### Jobs
1. From the podcast transcript on learning mindfulness, extract the passage that begins at the words "Starting 2019 Learning" and stops after the words "Windy. Hi, Windy.".
2. Answer these questions using the podcast transcript on learning mindfulness:
(a) How long is the audio of the episode?
(b) Who was supposed to join the conversation but did not?
(c) In which city is Windy's healing center?
3. Continue the podcast transcript on learning mindfulness, picking up after its last line.

### Excerpt to read
-- begin --
Starting 2019 Learning Mindfulness

Gig Economy Podcast S2019 E1: Featuring Windy Gancayco

 (.mp3) – 27 minutes

LB: Hi, good morning everybody –or good evening, wherever you’re listening. Welcome to our second episode of the podcast here with Lorna at Yoveo. And today I’m pretty excited. We’re starting the year with a lot of reasons to be excited and thankful. So I’m joined today by my good friend, Windy Gancayco, who’s my teacher at Reiki and mindfulness. So today we’d be talking about my experience and I have some questions that I’d like to post to Windy for those of you who are thinking about how to address the multiple stresses that affect us in our everyday lives. So without further ado, I’d like to welcome Windy. Hi, Windy.

WG: Good morning, Lorna. So happy to be here with you.

LB: Yeah, I’m happy to be here too. Jeebs is supposed to join us today, but he got –the show must go on. So that’s one of the things that we plan to do this month is to not just attend Windy’s mindfulness course, but also to learn more about what led her to teach this course and put it online for us. I mean I’m a great believer in virtual learning and so, Windy, to start off, I have a curious question about what was your experience –you know deciding to push through with bringing this mindfulness course online ?

WG: Oh, sure. Thanks for asking, Lorna. So basically I ran this course in my healing center here in Cebu in January and February of 2018. So the way it was is that we had a group. We were there with nine students, plus me, so 10 of us met every Wednesday evening during the course of six weeks and we explored what it meant to be mindful, different applications of mindfulness. So we had a lot of group activities, individual activities and so on and so forth. The people who attended were very happy with the course. A lot of them went on to take further studies with me and when I tried to run the course six months later, I found out that a lot of people had a hard time committing to such a long length of time, the six weeks. Also the traffic had worsened and that a short amount of time near the street in my neighborhood, and so I just –I’ve been wanting to bring something online just because I am an avid user of online courses. I find them convenient because of flexibility of schedule and so on. So I said, okay, maybe this is really the time for me to do this. And I kept kind of procrastinating because I was out of my comfort zone. I had never done such a thing and, later that year, I was going with my aunt to a trip to Vietnam and Singapore and one of my friends who is –he is also an entrepreneur and works a lot online and he was kind of pushing me and saying, “Hey, what are you doing? What about your goals?” and this and that and I think he gave me that push that I needed to say, okay, you know what, I’m on vacation but I can –I’m still going to get some stuff done and I felt like before the end of the year I could make this happen and so I started researching and I just went with that momentum and set a date and I worked backwards.

LB: That’s a great way to end the year, no?
-- end --
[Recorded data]
-- begin --
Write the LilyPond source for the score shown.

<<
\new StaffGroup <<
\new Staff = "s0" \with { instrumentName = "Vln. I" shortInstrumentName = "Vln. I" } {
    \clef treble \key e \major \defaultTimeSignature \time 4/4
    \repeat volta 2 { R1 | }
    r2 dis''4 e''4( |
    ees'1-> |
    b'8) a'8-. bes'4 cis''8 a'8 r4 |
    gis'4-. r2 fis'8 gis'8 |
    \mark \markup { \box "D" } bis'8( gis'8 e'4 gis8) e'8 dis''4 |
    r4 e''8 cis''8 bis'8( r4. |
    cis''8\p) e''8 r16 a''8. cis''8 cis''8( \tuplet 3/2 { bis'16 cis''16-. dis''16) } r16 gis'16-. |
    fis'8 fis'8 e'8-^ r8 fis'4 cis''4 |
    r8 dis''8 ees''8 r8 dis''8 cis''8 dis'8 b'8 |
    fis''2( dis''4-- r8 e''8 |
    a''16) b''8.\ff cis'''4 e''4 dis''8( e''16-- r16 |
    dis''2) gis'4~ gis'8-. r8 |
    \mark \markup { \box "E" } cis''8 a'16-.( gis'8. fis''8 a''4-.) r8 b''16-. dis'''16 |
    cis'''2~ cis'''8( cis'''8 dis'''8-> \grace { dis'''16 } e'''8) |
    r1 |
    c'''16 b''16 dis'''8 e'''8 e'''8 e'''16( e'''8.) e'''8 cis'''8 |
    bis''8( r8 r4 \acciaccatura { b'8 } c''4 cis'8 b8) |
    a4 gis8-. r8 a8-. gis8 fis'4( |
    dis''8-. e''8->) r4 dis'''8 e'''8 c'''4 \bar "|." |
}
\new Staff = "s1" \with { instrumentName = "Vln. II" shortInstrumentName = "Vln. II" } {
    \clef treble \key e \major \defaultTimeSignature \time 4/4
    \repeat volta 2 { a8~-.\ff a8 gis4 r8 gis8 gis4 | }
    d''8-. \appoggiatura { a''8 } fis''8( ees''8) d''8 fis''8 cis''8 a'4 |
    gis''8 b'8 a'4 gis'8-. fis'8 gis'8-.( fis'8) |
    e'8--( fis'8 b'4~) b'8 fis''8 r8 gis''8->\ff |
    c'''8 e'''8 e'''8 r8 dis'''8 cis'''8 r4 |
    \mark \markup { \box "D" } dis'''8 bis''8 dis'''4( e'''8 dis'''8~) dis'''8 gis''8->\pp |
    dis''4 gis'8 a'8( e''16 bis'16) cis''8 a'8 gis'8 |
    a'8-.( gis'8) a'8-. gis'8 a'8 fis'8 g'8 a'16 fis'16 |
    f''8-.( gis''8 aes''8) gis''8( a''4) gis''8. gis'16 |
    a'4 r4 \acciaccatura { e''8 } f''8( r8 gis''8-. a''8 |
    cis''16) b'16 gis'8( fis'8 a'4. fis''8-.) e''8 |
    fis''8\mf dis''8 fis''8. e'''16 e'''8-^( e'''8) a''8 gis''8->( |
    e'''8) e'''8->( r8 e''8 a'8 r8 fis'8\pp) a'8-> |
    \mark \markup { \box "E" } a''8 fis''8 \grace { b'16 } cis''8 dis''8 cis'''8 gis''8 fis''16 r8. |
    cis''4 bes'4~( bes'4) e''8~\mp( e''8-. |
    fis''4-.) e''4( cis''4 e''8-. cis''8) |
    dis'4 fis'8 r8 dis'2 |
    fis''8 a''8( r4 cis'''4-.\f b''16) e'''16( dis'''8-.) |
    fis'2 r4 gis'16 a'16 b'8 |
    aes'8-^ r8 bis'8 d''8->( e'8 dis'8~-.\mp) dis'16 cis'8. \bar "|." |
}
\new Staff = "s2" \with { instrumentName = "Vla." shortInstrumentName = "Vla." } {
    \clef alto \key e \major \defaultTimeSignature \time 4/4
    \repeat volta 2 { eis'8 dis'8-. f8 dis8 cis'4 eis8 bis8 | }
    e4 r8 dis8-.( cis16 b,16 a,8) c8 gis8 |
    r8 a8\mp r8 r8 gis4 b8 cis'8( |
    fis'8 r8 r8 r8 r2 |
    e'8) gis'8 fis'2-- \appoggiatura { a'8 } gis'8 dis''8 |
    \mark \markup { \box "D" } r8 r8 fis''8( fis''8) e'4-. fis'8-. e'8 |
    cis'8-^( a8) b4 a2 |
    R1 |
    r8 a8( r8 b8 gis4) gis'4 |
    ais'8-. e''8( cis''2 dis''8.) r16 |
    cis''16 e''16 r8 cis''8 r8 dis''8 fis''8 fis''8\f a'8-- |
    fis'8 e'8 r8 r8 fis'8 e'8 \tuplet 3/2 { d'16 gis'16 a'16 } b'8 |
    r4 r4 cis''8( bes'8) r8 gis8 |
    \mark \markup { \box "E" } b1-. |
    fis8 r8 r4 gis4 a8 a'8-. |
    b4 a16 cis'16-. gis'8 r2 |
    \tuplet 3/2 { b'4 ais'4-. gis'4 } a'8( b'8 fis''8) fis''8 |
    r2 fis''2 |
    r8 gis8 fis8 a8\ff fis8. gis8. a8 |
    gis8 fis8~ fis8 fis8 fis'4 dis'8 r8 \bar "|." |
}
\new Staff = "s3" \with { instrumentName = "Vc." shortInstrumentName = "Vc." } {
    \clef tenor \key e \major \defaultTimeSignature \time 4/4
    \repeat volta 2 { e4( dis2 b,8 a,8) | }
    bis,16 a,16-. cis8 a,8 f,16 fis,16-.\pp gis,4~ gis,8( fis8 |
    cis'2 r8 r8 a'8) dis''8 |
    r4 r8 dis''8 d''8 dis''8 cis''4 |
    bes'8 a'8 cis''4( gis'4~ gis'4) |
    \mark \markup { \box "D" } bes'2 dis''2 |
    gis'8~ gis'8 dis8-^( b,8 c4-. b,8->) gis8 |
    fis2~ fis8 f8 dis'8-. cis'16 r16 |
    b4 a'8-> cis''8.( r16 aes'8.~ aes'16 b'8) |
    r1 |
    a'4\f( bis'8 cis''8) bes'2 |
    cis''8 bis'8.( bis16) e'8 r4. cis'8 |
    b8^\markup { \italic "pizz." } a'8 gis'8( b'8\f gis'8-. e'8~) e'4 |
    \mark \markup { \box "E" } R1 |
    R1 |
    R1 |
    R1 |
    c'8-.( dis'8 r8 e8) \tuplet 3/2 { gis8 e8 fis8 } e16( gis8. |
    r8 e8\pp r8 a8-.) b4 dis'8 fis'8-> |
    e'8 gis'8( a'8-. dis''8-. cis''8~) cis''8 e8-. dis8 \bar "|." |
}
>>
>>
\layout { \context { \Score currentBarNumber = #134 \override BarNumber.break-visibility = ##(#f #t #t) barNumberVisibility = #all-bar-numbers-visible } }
-- end --
### Expected responses
1.
Starting 2019 Learning Mindfulness

Gig Economy Podcast S2019 E1: Featuring Windy Gancayco

 (.mp3) – 27 minutes

LB: Hi, good morning everybody –or good evening, wherever you’re listening. Welcome to our second episode of the podcast here with Lorna at Yoveo. And today I’m pretty excited. We’re starting the year with a lot of reasons to be excited and thankful. So I’m joined today by my good friend, Windy Gancayco, who’s my teacher at Reiki and mindfulness. So today we’d be talking about my experience and I have some questions that I’d like to post to Windy for those of you who are thinking about how to address the multiple stresses that affect us in our everyday lives. So without further ado, I’d like to welcome Windy. Hi, Windy.

2.
(a) 27 minutes
(b) Jeebs
(c) Cebu

3.
WG: Yeah, I worked backwards and –because if I say after the holidays, I’ll just do that after the holidays, that’s just –that’s already a lot of time. And yeah, people take –in January, it takes a bit of time to get back into the groove, into the full swing of things so I just set myself a target, knowing that I had the content at hand already. So of course when I started converting the content into individual and online, it was a different ball game altogether and I pretty much rewrote everything. But in the meantime, I also –one of my projects is to write a book and so it was like –oh, so this is going to be for my book in the long –yeah, it’s like a long-term thing. So so many beautiful things came out of that and, yeah…

LB: Thank you. You know guys, it’s one thing to end the year with a plan for the next year, right? So you try and keep to your current status and just procrastinate, to Windy’s point, but it’s good because late last year, towards the end of November, when I started the course, it really helped me just be introspective and be really –and really think about or process what my thoughts and emotional triggers are. So but for some of you who are first-timers in this kind of topic, who are curious about mindfulness, maybe we should also help define what is mindfulness really and how does it benefit a regular Jane like Lorna, who’s working 10-hour, 12-hour, 15-hour days?

WG: So this is one of the topics that we’ve discussed in the course, how do we define mindfulness. And there are actually so many different definitions. But what I really like is when you’re just fully focused in the present moment and accepting it without judgment. So for me that’s a nice definition. It’s general enough but at the same time it’s quite precise because it’s so easy to not be accepting of the current moment. So just going back to that simple thought, it’s easy to remember –sometimes easy to apply–

LB: That’s true.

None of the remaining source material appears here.